TASK ITEM —
Please reproduce all the data exactly as written and omit the pictures.

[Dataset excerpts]

=====

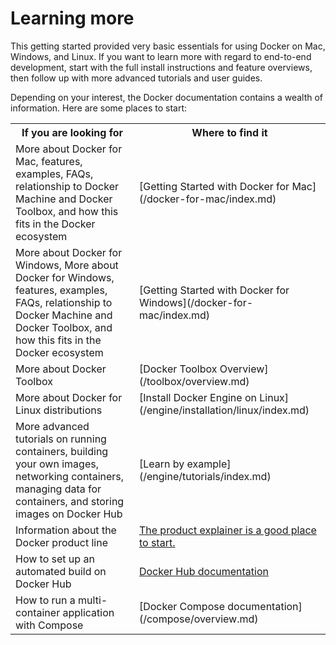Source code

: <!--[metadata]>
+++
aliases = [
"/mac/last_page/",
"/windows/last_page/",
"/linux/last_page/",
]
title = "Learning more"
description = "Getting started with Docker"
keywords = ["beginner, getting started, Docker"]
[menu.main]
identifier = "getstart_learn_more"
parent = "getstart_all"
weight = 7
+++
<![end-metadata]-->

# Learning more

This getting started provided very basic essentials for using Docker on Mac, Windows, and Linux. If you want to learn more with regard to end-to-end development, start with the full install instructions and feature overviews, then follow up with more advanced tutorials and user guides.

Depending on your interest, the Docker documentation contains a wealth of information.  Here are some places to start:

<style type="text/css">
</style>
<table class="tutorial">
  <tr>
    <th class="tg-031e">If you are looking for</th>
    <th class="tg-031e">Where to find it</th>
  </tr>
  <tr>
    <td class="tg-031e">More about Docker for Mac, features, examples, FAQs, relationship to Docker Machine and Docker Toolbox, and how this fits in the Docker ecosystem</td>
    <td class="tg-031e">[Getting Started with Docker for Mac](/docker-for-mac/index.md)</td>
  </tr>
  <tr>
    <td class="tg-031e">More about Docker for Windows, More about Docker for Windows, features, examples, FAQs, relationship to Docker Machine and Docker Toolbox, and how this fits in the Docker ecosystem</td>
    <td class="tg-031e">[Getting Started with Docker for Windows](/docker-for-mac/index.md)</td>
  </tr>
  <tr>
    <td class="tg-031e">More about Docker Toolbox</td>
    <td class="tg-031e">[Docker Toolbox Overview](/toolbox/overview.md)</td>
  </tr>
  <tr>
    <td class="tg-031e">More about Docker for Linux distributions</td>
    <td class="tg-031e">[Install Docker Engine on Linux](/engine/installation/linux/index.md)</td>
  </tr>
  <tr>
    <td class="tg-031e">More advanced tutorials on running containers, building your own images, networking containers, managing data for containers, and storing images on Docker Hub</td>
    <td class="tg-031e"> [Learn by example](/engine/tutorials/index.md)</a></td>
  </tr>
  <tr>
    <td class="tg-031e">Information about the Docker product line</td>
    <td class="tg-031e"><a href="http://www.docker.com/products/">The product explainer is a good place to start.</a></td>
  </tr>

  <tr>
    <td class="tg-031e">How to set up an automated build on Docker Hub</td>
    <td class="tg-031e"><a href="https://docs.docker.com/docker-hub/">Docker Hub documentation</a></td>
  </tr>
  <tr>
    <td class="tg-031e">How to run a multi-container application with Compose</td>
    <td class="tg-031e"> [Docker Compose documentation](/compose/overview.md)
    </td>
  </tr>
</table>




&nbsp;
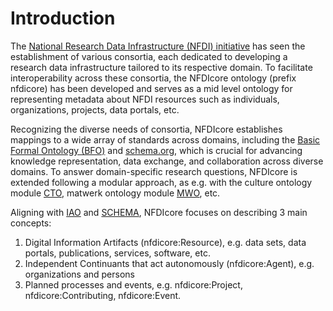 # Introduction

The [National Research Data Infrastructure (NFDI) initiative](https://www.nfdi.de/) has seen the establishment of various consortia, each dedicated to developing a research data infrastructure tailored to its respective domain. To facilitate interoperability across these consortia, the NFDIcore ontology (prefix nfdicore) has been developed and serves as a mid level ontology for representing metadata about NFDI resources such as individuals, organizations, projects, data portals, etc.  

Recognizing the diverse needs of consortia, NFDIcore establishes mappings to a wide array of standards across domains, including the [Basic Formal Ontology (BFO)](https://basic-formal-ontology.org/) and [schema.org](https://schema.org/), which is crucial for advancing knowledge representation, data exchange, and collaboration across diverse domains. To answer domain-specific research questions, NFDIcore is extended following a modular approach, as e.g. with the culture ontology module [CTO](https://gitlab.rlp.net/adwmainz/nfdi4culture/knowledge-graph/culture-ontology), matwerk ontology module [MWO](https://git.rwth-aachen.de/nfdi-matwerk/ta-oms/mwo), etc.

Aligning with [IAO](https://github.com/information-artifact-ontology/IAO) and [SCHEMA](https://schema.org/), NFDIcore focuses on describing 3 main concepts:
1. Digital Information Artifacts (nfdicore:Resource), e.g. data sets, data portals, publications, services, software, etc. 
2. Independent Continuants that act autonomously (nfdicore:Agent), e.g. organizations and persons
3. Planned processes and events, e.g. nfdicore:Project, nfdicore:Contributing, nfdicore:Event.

=====

SOLUTION FOR THIS EXERCISE —
Source code

: <!--[metadata]>
+++
aliases = [
"/mac/last_page/",
"/windows/last_page/",
"/linux/last_page/",
]
title = "Learning more"
description = "Getting started with Docker"
keywords = ["beginner, getting started, Docker"]
[menu.main]
identifier = "getstart_learn_more"
parent = "getstart_all"
weight = 7
+++
<![end-metadata]-->

# Learning more

This getting started provided very basic essentials for using Docker on Mac, Windows, and Linux. If you want to learn more with regard to end-to-end development, start with the full install instructions and feature overviews, then follow up with more advanced tutorials and user guides.

Depending on your interest, the Docker documentation contains a wealth of information.  Here are some places to start:

<style type="text/css">
</style>
<table class="tutorial">
  <tr>
    <th class="tg-031e">If you are looking for</th>
    <th class="tg-031e">Where to find it</th>
  </tr>
  <tr>
    <td class="tg-031e">More about Docker for Mac, features, examples, FAQs, relationship to Docker Machine and Docker Toolbox, and how this fits in the Docker ecosystem</td>
    <td class="tg-031e">[Getting Started with Docker for Mac](/docker-for-mac/index.md)</td>
  </tr>
  <tr>
    <td class="tg-031e">More about Docker for Windows, More about Docker for Windows, features, examples, FAQs, relationship to Docker Machine and Docker Toolbox, and how this fits in the Docker ecosystem</td>
    <td class="tg-031e">[Getting Started with Docker for Windows](/docker-for-mac/index.md)</td>
  </tr>
  <tr>
    <td class="tg-031e">More about Docker Toolbox</td>
    <td class="tg-031e">[Docker Toolbox Overview](/toolbox/overview.md)</td>
  </tr>
  <tr>
    <td class="tg-031e">More about Docker for Linux distributions</td>
    <td class="tg-031e">[Install Docker Engine on Linux](/engine/installation/linux/index.md)</td>
  </tr>
  <tr>
    <td class="tg-031e">More advanced tutorials on running containers, building your own images, networking containers, managing data for containers, and storing images on Docker Hub</td>
    <td class="tg-031e"> [Learn by example](/engine/tutorials/index.md)</a></td>
  </tr>
  <tr>
    <td class="tg-031e">Information about the Docker product line</td>
    <td class="tg-031e"><a href="http://www.docker.com/products/">The product explainer is a good place to start.</a></td>
  </tr>

  <tr>
    <td class="tg-031e">How to set up an automated build on Docker Hub</td>
    <td class="tg-031e"><a href="https://docs.docker.com/docker-hub/">Docker Hub documentation</a></td>
  </tr>
  <tr>
    <td class="tg-031e">How to run a multi-container application with Compose</td>
    <td class="tg-031e"> [Docker Compose documentation](/compose/overview.md)
    </td>
  </tr>
</table>




&nbsp;
 # Introduction

The [National Research Data Infrastructure (NFDI) initiative](https://www.nfdi.de/) has seen the establishment of various consortia, each dedicated to developing a research data infrastructure tailored to its respective domain. To facilitate interoperability across these consortia, the NFDIcore ontology (prefix nfdicore) has been developed and serves as a mid level ontology for representing metadata about NFDI resources such as individuals, organizations, projects, data portals, etc.  

Recognizing the diverse needs of consortia, NFDIcore establishes mappings to a wide array of standards across domains, including the [Basic Formal Ontology (BFO)](https://basic-formal-ontology.org/) and [schema.org](https://schema.org/), which is crucial for advancing knowledge representation, data exchange, and collaboration across diverse domains. To answer domain-specific research questions, NFDIcore is extended following a modular approach, as e.g. with the culture ontology module [CTO](https://gitlab.rlp.net/adwmainz/nfdi4culture/knowledge-graph/culture-ontology), matwerk ontology module [MWO](https://git.rwth-aachen.de/nfdi-matwerk/ta-oms/mwo), etc.

Aligning with [IAO](https://github.com/information-artifact-ontology/IAO) and [SCHEMA](https://schema.org/), NFDIcore focuses on describing 3 main concepts:
1. Digital Information Artifacts (nfdicore:Resource), e.g. data sets, data portals, publications, services, software, etc. 
2. Independent Continuants that act autonomously (nfdicore:Agent), e.g. organizations and persons
3. Planned processes and events, e.g. nfdicore:Project, nfdicore:Contributing, nfdicore:Event.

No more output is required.